In this article, I will introduce

  1. Why I decided to learn Docker - the problem I tried to solve
  2. How I wrote the docker file
  3. How to optimize docker build cache
  4. How to create and attach a volume to docker instance, and how to run the docker instance

Introduction

I have always wanted to learn Docker. Many people and frameworks around me used it, which made me think I’m being left behind. I took some how-to tutorials, but I never had a chance to solve real-world problems until recently.

Recently I had a chance to use Docker: me (front-end engineer) and back-end engineers were doing a job together, and our codes needed to be mixed. Once some back-end job is done, some front-end should start and yield some result, and after that, depending on the result, some back-end job should start.

But since no one party knows both front-end and back-end, we decided to containerize every step, and each party only needs to manage containers related to them. We will build container “blocks” that take some input and produces some output. Once our block building is complete, we will assemble them, and our project will be done without anyone having to know something out of their scope. And later, if some middle-step needs an update, we only need to update related container images. What an excellent co-op!

Dockerfile

So below is my “cute” first docker file.

FROM cimg/python:3.9.1

WORKDIR /app
RUN sudo chmod 777 .
COPY requirements.txt requirements.txt 
RUN pip3 install -r requirements.txt
COPY . . 

CMD python3 firebase.py [args]

What it does is pretty simple. Our base image is cimg/python:3.9.1. It’s a simple image with built-in Python-related tools provided by CircleCI (we will primarily run this image on CircleCI). Then we will create and enter /app and change the access permission to 777. Then we copy the requirements.txt, and we install dependencies.

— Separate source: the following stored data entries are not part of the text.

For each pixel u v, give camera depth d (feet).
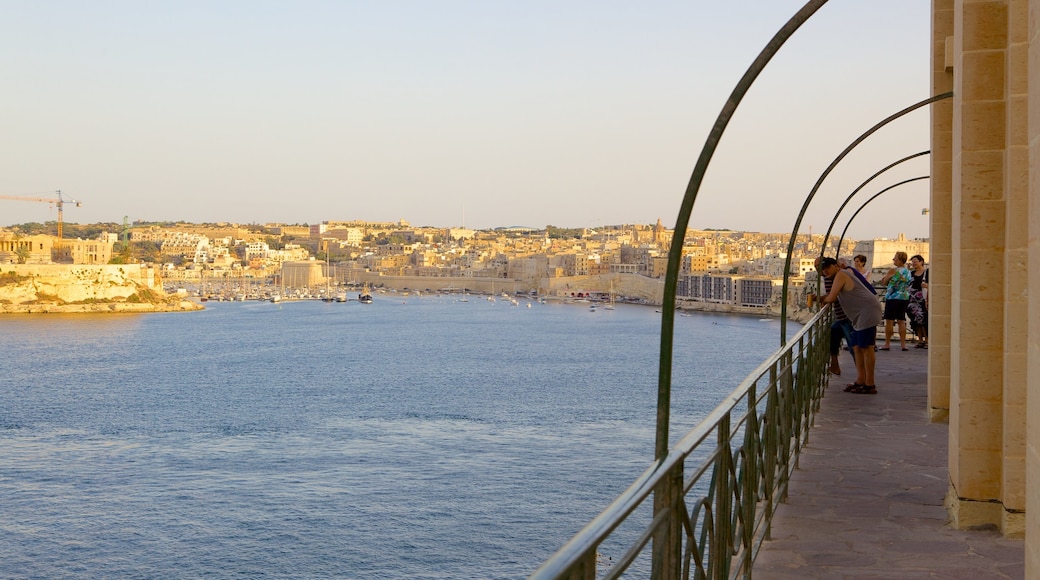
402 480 153.99
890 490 23.45
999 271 19.58
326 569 112.68
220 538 125.80
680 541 10.22
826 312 41.55
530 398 242.37
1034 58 10.47
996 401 19.76
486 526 125.90
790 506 22.04
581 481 149.69
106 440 198.29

Docker build cache optimization

Note that we execute these two lines before running COPY . .. I did this to make more use of cache during the build process. While our requirements.txt seldom changes, items in the directory (.) change in every build. If we used

COPY . . 
RUN pip3 install -r requirements.txt

instead of

COPY requirements.txt requirements.txt 
RUN pip3 install -r requirements.txt
COPY . . 

What will happen is,

  1. We will first copy all items in the directory - by doing this, a new image will be made since things in the current directory are changed.
  2. Since the previous image is new, RUN pip3 install -r requirements.txt has no cache and will have to be executed. This will cost a long time (more than a minute) every build.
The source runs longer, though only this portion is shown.